▶ _Excerpted text_:
::::::

TORONTO -- DURING THE seventh inning of Major League Baseball postseason games he watched as a child, Blake Snell would stand, put his hand over his heart and sing in the living room of his home in Shoreline, Washington. There was something wondrous about the whole spectacle -- the entire stadium out of their seats, belting out "God Bless America" in unison, and the pitcher smack dab in the middle of it -- that burrowed into Snell's head, never to be forgotten, every start an opportunity to become the sort of pitcher he once watched and revered.
"All I've ever wanted to do is just be on the mound in the seventh inning of a playoff game when 'God Bless America' is playing," Snell said. "That's the coolest thing to me. I've been chasing that for 20-something years. Twenty years. And then in Milwaukee, I finally got to feel that."
Eleven days ago at American Family Field, during Game 1 of the National League Championship Series, everything came together in one near-perfect night. For the previous two decades, Snell had built himself from skinny project to big leaguer. From main character of one of the most controversial decisions in modern baseball to the 22nd player ever to capture multiple Cy Youngs. From naive prospect to learner with a voracious appetite to the man ready to take all of those experiences and make "God Bless America" a reality. And there he was, atop the mound, the criticism that he couldn't go deep into games forever eradicated by one of the great pitching performances in postseason history.
As Snell prepares to start Game 1 of the World Series for the heavily favored Los Angeles Dodgers against the Toronto Blue Jays on Friday, he does so coming off eight innings of one-hit, walk-free, 10-strikeout baseball. Milwaukee swung and missed at 22 of Snell's 103 pitches. Milwaukee manager Pat Murphy called it "the most dominant performance against us" in his 10 years with the Brewers.

::::::

▶ _Entries shown_:

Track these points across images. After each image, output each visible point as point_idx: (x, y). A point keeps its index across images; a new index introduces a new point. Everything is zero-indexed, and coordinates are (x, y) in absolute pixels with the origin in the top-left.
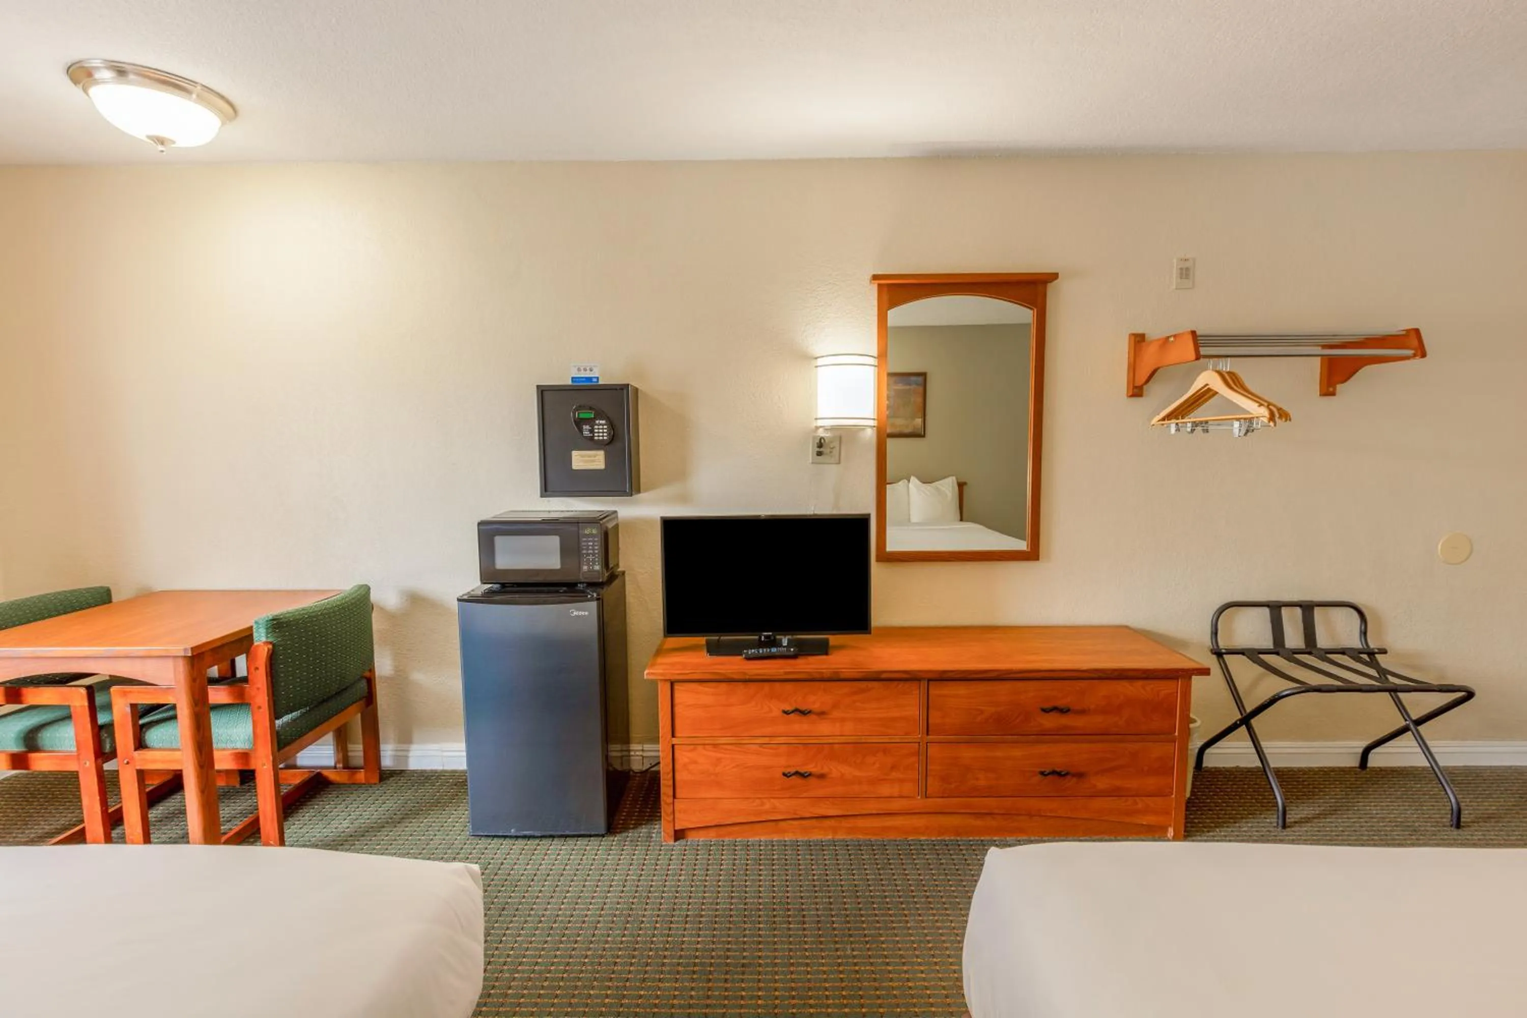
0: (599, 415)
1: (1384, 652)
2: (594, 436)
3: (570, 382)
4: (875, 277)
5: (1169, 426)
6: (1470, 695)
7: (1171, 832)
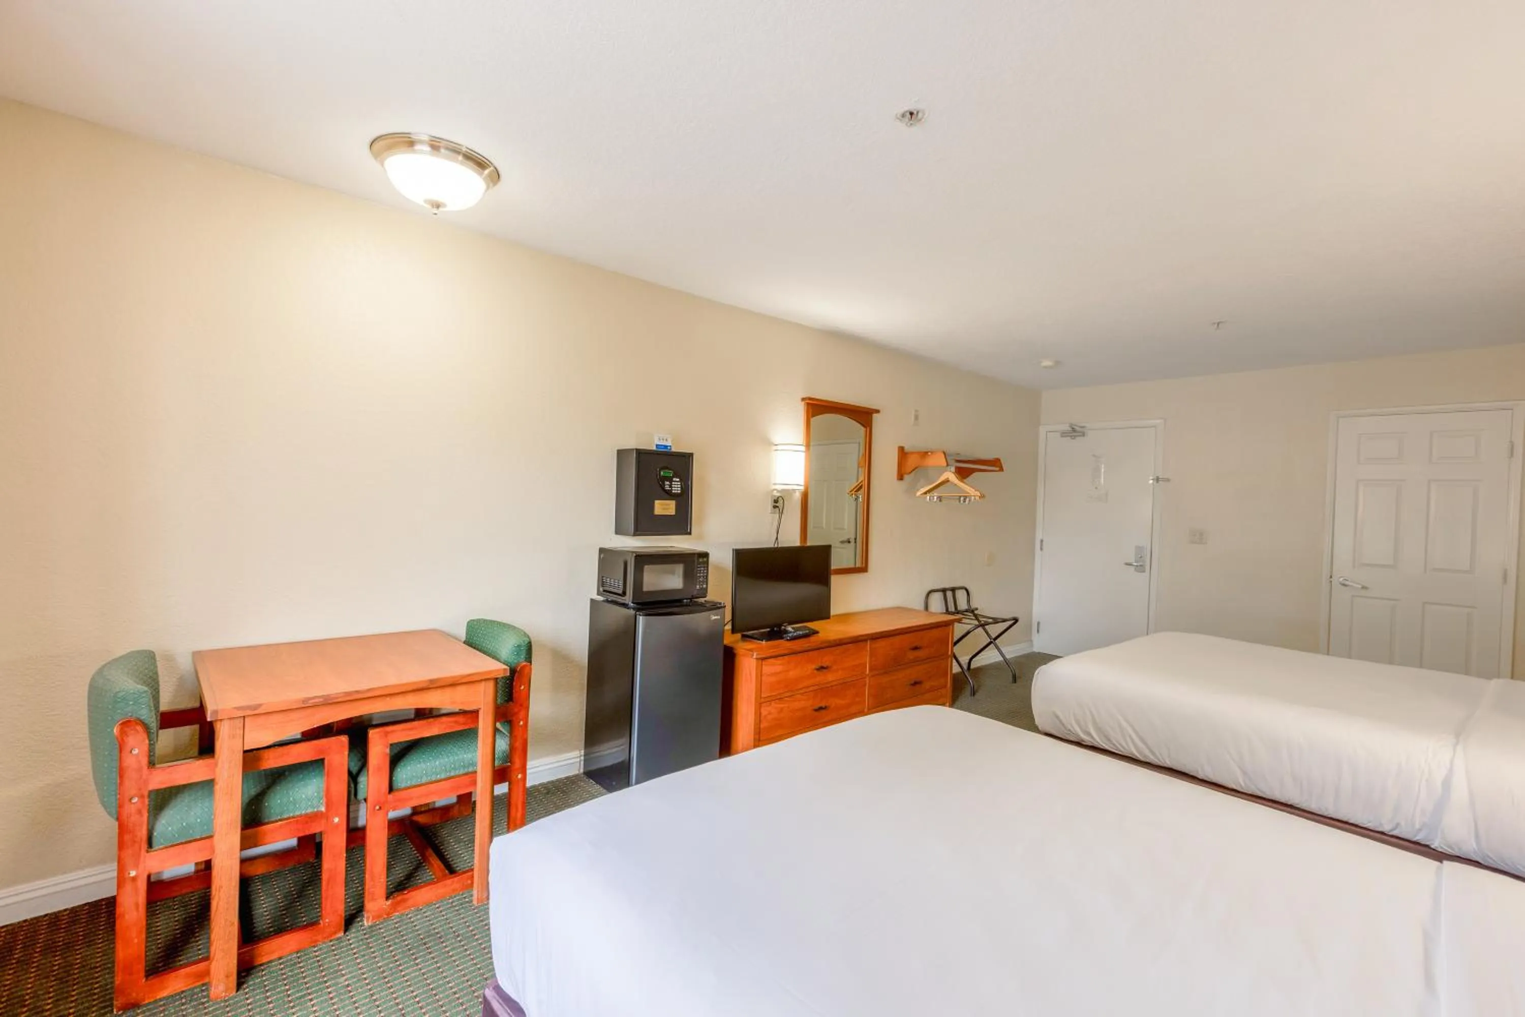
0: (676, 475)
1: (977, 609)
2: (672, 490)
3: (654, 448)
4: (803, 399)
5: (926, 497)
6: (1016, 620)
7: (948, 704)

::::::

▶ _Work task 1_: In the Blake Snell profile, how many of Snell's 103 pitches in Game 1 of the National League Championship Series drew a swing and a miss from Milwaukee?
▶ _Work task 2_: Write the next part of the Blake Snell profile, beginning after its final sentence.
The listing is not required for anything that follows.

▶ _Answer box 1_: 22

▶ _Answer box 2_:
To Snell, it was preordained. It took four teams, 10 years and countless failures. It needed the insight of teammates, the wisdom of coaches and the support of his wife. But it was always bound to happen, Snell believed, because piece by piece, he's been building something. Good would not be good enough. Great, either. He wanted to be 6-foot-4 and 225 pounds of inimitability and inevitability.
"I've always wanted to be the best pitcher in the world," Snell said. "I've always chased it."
This October, he has found it. Among all the titans who pitched this postseason -- from Detroit's Tarik Skubal to Boston's Garrett Crochet to fellow Dodgers star Yoshinobu Yamamoto -- Snell has been the best. The fastball up to 99, the darting changeup, the slider and curveball now more thinking man's pitches than wastes to induce chase. It's all there, an impressive feat, but that's only half the story.
How he got here is the other half.
IN 2018, AT 26 years old, Blake Snell messed around and won the American League Cy Young Award. The Tampa Bay Rays had drafted Snell with the 52nd pick seven years earlier and brought him along slowly. His left arm crackled with electricity and at-bats against him were ground faults. Even if Snell had a well-earned reputation for walking too many batters, the hopelessness of hitters trying to square up his pitches in the strike zone carved Snell a path to the major leagues. Three years into his major league career, operating on instinct more than know-how, he won 21 games and posted a 1.89 ERA in 180⅔ innings.
"You're young and dumb, so you're fearless because you don't know," Snell said. "You think you're invincible, that you'll be the best ever, but you're not doing stuff to set yourself up that way. I had incredible talent. In '19, I'm like, I'm going to do it again. And then reality check."
His ERA ballooned to 4.29 that following season. Batters hit more than 100 points higher on balls in play than they had in 2018. Snell started doubting himself. He regarded it as a bad thing. He did not, at the time, understand the value of failure and what it forced him to teach himself.
"You start asking yourself questions, and you start asking other people questions," he said. "What'd you see? What was different? And it's like, well, you can't try to be the same guy. It's a new season. So then you learn from that, OK, well, I'm not going to be the same guy. I'm going to be present with who I am today."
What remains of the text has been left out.